Unfortunately, the Conservative crime agenda fails to understand the connection between issues of addiction and mental health and the issue of crime. It is a crime that those very vulnerable in our society will be impacted negatively by Bill C-10.
The government refuses to come clean about the true costs of its crime agenda, which begs the question as to why. The Parliamentary Budget Officer, Kevin Page, said that the price tag for just a few of the measures of the crime agenda will cost over $13 billion. That is the price tag for just a few, not the entire nine bills that are included in this omnibus bill.
As the global economy contracts, Canada has to ensure that we get value for tax dollars. We have heard the government say that, yet Conservatives spend untold billions on a failed crime agenda that takes a blind and unrealistic approach to public safety and does not create safer communities and is not a wise or effective use of Canadians' hard-earned money. Many of these costs will be downloaded on the provinces which can ill-afford such a burden.
I represent the people of Newfoundland and Labrador as the member of Parliament for Random—Burin—St. George's. Our province does not need to be saddled with more inmates and stripped of any judicial discretion. The Liberal Party will not put Canadians at risk by helping to implement this dangerous bill. In order to safeguard the rights and safety of all Canadians, we must oppose Bill C-10.
While the government stands on a soapbox to promote the bill and claims that the bill will help victims, sadly, legislation such as Bill C-10 will only ensure a continued cycle of victimization. The evidence indicates that preventive policy and education, not tougher sentences and bloated prisons, are the path to safer streets and communities. After all, the government can talk all it wants about the rights of victims, but the truth is the right of every Canadian is to not be victimized at all.

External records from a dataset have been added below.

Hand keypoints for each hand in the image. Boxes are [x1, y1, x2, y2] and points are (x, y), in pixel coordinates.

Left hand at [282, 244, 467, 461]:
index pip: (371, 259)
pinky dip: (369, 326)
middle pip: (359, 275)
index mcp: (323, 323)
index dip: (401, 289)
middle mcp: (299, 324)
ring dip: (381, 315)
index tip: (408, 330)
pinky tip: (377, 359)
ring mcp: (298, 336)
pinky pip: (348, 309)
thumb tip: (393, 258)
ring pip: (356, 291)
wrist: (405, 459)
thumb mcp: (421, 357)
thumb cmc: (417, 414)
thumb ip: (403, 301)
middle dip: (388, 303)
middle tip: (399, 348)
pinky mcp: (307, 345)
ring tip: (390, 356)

The Liberal Party is committed to ensuring a justice approach that is evidence based, cost-effective and focused on crime prevention.
The Canadian Bar Association has said that the mandatory minimum sentences and overreliance on incarceration, constraints on judges' discretion to ensure a fair result in each case and the bill's impact on specific already disadvantaged groups are problems with the bill.
Why is it we do not listen to those who deal with the people who need the services on a daily basis to ensure that they are not victimized? Why is it we are refusing to listen to them? Why is it we are not hearing what is being said?